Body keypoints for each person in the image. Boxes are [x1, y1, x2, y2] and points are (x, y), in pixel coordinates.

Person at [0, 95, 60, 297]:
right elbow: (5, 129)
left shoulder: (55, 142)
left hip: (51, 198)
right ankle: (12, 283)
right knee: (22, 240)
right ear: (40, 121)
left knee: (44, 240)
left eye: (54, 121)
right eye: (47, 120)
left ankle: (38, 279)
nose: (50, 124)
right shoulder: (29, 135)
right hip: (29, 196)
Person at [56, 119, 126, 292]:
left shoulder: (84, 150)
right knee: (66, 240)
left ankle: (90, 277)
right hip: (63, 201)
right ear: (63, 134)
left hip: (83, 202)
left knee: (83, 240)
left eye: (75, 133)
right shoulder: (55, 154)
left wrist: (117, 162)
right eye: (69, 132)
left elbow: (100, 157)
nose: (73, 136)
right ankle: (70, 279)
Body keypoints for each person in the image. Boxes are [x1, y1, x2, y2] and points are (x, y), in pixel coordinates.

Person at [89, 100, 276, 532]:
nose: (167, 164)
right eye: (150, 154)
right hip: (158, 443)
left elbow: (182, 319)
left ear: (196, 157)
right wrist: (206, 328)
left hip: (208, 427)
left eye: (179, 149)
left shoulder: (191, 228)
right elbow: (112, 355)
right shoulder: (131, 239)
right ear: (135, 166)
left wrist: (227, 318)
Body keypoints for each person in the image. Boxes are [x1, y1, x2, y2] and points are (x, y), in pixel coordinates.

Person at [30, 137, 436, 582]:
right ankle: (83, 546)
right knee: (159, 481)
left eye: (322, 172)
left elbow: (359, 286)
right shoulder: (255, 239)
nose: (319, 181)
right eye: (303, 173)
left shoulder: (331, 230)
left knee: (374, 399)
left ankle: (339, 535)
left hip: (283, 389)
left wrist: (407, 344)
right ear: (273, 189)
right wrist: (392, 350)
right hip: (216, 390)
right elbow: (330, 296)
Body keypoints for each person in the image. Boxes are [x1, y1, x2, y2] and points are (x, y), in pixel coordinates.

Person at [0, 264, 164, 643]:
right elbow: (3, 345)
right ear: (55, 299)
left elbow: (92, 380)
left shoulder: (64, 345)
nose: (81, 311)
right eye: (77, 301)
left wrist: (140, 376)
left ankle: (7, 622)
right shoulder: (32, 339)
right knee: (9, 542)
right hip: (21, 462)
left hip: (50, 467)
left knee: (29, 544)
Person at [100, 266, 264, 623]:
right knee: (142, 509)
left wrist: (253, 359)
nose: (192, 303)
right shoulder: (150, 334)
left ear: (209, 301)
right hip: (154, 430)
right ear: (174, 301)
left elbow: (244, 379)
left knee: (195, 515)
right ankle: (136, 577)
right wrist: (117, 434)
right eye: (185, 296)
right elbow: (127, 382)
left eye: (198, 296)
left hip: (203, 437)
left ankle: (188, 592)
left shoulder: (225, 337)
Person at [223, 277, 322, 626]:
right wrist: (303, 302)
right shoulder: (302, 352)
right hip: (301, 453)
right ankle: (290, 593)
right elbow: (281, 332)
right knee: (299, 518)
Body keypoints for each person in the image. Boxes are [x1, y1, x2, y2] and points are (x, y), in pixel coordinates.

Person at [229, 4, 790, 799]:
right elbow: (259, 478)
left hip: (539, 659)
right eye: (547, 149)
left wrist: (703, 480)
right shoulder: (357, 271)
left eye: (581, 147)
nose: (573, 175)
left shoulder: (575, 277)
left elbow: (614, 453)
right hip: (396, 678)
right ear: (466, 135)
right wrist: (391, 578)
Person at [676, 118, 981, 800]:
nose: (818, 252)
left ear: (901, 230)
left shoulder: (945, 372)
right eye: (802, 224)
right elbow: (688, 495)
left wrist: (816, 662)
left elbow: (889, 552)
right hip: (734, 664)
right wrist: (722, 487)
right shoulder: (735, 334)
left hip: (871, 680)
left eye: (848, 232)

⁂

## REQUIRED WORK
Everything from the line containing "right wrist: (391, 578)" to the final line of the entries above should be output exactly, and nothing more.

## ANSWER AREA
right wrist: (391, 578)
Person at [676, 118, 981, 800]:
nose: (818, 252)
left ear: (901, 230)
left shoulder: (945, 372)
right eye: (802, 224)
right elbow: (688, 495)
left wrist: (816, 662)
left elbow: (889, 552)
right hip: (734, 664)
right wrist: (722, 487)
right shoulder: (735, 334)
left hip: (871, 680)
left eye: (848, 232)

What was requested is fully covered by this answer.